GPL Not Needed

“We don’t need the GPL anymore. It’s based on the belief that open source software is weak and needs to be protected. Open source would be succeeding faster if the GPL didn’t make lots of people nervous about adopting it.” — ESR. Some interesting arguments. I don’t agree with it all but it’s a good read nonetheless.

3 thoughts on “GPL Not Needed

  1. I don’t agree. Without the GPL, private companies could go to market and make big money on the sweat of developers who aren’t getting paid. The GPL can be used effectively in court if work is stolen and used commercially.

    What weakens the GPL is developers not asserting their rights to their intellectual property when it is stolen by a commercial venture.

  2. It is impossible to decide whether you think the GPL is needed unless you define what you think the goal of adopting the GPL is. Obviously, the GPL isn’t essential to the creation of free or open source software, the obvious counterexamples being software which is licensed under the BSD License (keep attribution, but you are allowed to modify and redistribute). Many pieces of software are released freely under this less restrictive license.

    What licenses like the BSD don’t enforce is any kind of fairness. The BSD License effectively says “look, take this, do whatever”. The GPL says “I’ll show you mine if you show me yours.” The GPL is effectively a viral license: it is designed to encourage others to distribute software on the same terms by giving you something you want.
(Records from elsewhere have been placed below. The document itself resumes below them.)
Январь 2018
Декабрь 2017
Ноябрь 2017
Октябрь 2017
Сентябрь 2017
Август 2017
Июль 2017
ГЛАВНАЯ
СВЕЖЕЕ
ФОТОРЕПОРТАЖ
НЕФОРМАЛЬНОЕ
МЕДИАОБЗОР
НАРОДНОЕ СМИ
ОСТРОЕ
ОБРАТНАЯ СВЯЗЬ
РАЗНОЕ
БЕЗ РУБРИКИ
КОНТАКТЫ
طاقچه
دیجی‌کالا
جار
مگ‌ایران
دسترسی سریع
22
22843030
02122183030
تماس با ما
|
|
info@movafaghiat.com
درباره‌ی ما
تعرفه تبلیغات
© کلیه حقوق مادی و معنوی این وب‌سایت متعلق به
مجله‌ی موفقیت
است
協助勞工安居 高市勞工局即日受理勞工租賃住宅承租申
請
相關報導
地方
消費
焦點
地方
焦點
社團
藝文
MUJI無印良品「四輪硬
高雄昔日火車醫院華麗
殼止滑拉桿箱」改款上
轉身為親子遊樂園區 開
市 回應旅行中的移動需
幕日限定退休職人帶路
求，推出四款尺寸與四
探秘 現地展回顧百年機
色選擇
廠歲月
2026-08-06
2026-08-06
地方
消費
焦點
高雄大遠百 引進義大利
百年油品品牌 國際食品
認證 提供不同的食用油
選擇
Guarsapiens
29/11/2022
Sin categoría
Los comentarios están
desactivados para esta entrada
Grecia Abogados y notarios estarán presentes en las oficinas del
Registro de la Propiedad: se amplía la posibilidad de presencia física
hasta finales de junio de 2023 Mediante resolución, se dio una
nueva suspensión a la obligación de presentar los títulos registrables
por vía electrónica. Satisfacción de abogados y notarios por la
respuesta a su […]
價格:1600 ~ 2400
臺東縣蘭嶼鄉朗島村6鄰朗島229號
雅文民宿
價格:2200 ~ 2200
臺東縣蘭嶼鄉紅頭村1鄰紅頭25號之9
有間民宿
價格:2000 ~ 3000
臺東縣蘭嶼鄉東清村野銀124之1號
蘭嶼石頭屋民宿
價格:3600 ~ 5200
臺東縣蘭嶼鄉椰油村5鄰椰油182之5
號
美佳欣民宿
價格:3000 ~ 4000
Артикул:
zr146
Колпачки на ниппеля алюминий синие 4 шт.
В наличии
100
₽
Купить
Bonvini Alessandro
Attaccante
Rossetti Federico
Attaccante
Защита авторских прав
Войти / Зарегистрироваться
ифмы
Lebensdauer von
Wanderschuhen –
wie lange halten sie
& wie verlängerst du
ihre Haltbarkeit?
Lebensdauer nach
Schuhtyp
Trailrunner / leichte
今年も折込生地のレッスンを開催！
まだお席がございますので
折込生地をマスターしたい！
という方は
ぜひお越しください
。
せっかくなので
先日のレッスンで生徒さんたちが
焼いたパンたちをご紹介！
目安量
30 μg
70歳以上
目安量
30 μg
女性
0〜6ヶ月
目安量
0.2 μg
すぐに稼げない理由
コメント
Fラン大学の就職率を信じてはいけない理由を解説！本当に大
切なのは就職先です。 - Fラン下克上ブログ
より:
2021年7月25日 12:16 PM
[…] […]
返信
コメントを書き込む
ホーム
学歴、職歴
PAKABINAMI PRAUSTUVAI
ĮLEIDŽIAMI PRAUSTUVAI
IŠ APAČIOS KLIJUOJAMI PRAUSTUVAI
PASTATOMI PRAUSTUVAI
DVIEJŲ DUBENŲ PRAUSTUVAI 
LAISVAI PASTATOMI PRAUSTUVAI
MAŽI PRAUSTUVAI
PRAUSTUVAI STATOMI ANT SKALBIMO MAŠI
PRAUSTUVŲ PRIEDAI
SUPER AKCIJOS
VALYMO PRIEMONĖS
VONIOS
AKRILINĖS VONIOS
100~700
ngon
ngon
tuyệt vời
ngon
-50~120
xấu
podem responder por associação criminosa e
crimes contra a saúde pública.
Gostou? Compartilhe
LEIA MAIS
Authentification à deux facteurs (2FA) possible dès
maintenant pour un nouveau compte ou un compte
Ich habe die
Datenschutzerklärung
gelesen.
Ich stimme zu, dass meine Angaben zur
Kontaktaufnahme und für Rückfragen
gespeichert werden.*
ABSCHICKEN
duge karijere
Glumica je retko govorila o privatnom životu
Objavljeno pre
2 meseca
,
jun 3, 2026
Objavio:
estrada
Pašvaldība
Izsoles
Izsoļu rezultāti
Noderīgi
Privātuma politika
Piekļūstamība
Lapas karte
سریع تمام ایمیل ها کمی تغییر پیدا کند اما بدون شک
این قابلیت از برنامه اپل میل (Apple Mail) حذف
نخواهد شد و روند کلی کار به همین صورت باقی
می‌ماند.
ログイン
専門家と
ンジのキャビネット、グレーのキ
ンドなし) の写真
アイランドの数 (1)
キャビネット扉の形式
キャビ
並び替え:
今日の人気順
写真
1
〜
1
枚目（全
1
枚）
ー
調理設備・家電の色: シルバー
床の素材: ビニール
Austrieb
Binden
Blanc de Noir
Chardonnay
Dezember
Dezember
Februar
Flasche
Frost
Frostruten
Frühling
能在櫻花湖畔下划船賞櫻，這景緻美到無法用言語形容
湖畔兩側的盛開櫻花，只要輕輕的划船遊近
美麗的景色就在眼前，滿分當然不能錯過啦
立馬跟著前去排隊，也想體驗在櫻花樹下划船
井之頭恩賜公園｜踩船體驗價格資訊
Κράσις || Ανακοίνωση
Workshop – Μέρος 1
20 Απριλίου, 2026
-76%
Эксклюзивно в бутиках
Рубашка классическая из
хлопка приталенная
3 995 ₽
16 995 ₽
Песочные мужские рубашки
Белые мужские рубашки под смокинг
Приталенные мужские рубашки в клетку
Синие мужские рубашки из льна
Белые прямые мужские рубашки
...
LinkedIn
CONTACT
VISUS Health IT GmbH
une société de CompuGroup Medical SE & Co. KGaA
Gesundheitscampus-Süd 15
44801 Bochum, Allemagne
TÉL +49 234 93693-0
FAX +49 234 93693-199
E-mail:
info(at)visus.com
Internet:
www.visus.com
    The commentor above says that companies could take code from private developers who aren’t paid and could make big money. That’s just not correct: copyright remains with the developer, and commercial companies aren’t allowed to derive or redistribute unless explicitly granted the right to do so by the copyright holders. Without the GPL, they have no rights _whatsoever_ to the code, and it would be a copyright violation for them to do almost anything with it. On the other hand, if the developers choose to relinquish their right to limit derivative copies or redistribution (and there are many good reasons why they might choose to do so) then it _isn’t copyright infringement for companies to take advantage of the granted rights_. Indeed, that is what expected. People who promote the GPL often cite Microsoft’s adoption of the BSD socket code as an example of this corporate greed, but in fact their adoption of this code was PRECISELY what was intended by the authors when they released their code under the BSD license.

    ESR has never been a particularly ideological supporter of the GPL. It is altogether unsurprising to me that he would write what he has said above.